Action item -> Go through the data and copy each line where the word "Ramco" shows up.

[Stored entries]
======

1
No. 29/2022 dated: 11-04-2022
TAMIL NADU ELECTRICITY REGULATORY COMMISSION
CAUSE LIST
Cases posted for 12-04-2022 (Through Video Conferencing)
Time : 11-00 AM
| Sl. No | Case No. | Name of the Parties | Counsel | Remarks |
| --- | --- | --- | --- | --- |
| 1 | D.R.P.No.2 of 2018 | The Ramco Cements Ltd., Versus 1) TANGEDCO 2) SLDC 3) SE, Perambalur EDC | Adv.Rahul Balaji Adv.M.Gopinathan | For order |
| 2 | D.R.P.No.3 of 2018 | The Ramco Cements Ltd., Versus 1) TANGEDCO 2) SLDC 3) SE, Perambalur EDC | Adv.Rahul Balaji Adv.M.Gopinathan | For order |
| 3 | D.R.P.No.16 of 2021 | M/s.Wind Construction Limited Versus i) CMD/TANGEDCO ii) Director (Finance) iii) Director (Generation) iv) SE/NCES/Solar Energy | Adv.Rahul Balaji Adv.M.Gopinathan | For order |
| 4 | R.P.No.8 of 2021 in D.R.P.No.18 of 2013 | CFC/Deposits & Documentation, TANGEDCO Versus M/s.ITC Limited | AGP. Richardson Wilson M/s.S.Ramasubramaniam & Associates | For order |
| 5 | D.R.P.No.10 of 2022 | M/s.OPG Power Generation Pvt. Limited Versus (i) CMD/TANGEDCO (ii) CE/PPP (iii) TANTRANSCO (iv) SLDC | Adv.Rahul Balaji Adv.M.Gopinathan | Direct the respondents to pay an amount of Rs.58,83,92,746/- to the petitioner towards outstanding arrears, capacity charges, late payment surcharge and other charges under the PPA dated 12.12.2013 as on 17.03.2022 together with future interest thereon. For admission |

======

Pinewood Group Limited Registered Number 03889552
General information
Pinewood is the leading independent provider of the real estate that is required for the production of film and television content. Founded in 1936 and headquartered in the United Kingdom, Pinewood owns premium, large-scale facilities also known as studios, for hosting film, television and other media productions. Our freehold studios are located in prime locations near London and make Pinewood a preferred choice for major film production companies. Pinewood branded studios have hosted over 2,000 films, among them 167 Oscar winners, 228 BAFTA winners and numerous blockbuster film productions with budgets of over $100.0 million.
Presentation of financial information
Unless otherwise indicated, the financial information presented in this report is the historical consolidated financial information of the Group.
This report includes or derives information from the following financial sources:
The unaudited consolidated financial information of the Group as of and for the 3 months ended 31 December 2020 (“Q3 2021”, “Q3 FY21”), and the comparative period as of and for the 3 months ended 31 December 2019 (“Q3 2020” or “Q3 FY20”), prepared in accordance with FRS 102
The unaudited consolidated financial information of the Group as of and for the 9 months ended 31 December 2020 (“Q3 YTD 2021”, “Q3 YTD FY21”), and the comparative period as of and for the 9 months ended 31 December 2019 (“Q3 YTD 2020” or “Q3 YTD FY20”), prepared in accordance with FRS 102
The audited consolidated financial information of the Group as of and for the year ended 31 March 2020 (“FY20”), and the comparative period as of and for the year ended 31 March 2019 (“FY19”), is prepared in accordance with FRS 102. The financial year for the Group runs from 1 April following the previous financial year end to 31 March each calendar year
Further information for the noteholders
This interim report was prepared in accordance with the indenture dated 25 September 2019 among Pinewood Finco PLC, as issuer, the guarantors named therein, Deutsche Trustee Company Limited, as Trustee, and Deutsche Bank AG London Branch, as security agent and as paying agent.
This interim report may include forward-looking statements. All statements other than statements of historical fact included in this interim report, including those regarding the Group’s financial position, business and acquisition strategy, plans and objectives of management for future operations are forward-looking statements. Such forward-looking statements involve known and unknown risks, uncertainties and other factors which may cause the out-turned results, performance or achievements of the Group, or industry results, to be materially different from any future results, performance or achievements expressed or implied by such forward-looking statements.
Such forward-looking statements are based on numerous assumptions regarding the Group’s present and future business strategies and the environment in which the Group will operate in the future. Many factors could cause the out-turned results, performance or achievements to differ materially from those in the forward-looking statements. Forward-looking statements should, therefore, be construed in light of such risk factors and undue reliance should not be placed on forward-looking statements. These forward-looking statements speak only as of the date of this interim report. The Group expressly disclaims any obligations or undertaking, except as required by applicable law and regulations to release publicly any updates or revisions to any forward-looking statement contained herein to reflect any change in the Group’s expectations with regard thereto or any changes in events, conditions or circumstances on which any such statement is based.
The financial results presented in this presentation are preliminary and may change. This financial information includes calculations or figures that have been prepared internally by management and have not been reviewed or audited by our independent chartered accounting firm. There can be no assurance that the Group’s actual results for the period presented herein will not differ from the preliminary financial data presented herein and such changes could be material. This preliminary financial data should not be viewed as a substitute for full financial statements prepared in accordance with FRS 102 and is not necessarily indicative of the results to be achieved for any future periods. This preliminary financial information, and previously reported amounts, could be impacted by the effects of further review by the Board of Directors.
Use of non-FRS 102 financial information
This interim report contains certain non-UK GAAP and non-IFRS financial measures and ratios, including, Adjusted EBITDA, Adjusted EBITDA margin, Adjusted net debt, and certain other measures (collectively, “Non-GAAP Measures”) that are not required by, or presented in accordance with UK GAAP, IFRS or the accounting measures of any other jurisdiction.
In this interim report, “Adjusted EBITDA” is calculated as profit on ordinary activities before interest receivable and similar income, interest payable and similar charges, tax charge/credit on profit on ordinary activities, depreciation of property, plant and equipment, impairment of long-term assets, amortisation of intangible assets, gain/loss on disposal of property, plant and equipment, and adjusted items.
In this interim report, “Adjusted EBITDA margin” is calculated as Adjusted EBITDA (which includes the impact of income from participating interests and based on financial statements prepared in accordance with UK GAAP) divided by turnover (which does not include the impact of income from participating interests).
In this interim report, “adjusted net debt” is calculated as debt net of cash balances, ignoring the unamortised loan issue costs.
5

======

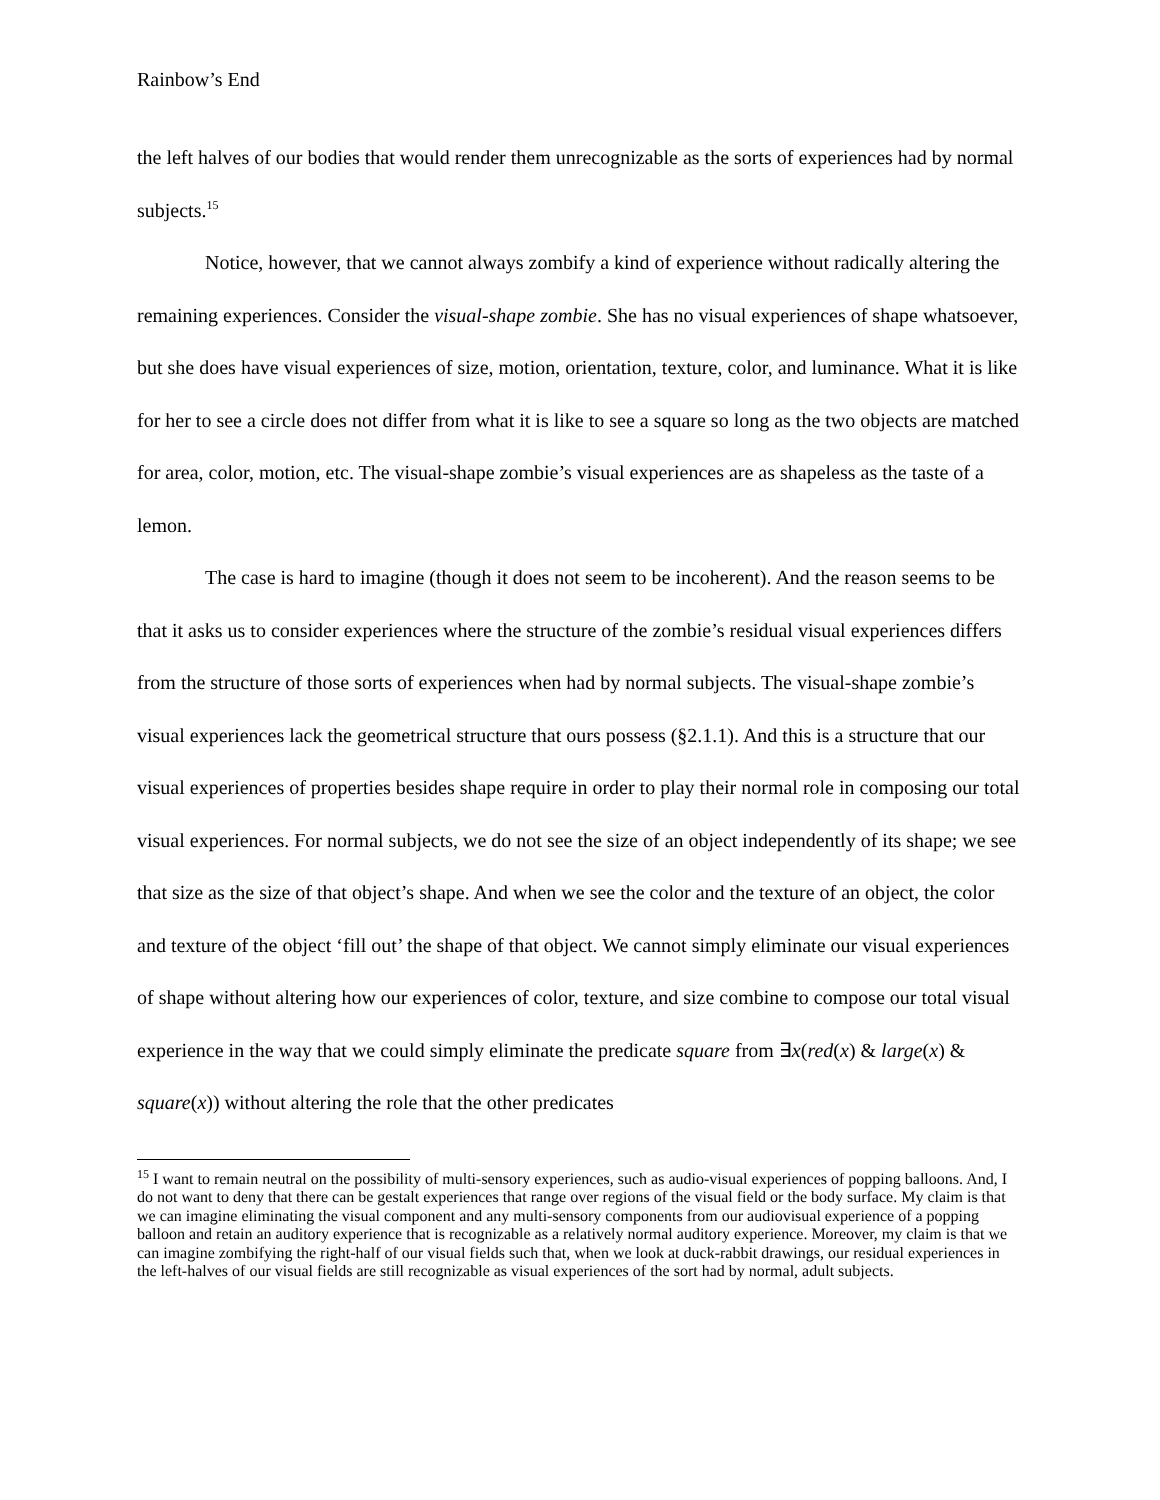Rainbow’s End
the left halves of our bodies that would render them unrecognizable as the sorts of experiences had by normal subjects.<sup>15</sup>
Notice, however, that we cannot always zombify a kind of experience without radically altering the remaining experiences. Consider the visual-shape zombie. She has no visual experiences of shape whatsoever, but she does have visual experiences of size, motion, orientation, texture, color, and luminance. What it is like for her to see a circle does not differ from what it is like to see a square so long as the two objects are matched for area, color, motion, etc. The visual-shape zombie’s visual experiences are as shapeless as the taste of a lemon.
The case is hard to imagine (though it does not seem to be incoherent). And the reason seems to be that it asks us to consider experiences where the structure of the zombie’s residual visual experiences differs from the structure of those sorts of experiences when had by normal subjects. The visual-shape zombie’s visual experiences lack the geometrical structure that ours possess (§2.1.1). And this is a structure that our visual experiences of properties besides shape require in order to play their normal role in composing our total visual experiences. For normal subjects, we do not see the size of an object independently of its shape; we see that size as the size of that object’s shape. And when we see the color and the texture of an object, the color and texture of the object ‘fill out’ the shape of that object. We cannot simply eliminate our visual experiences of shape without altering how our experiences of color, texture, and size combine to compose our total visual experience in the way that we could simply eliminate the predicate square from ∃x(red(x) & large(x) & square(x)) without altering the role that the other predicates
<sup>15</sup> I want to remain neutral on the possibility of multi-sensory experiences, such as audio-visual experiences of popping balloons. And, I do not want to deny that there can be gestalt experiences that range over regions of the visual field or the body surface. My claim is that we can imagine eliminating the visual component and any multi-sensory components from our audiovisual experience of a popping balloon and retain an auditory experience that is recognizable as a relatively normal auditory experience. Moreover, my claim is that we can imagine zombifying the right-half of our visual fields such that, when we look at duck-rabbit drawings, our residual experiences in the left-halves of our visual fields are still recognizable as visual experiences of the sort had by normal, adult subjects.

======

Solution to this task ->
| 1 | D.R.P.No.2 of 2018 | The Ramco Cements Ltd., Versus 1) TANGEDCO 2) SLDC 3) SE, Perambalur EDC | Adv.Rahul Balaji Adv.M.Gopinathan | For order |
| 2 | D.R.P.No.3 of 2018 | The Ramco Cements Ltd., Versus 1) TANGEDCO 2) SLDC 3) SE, Perambalur EDC | Adv.Rahul Balaji Adv.M.Gopinathan | For order |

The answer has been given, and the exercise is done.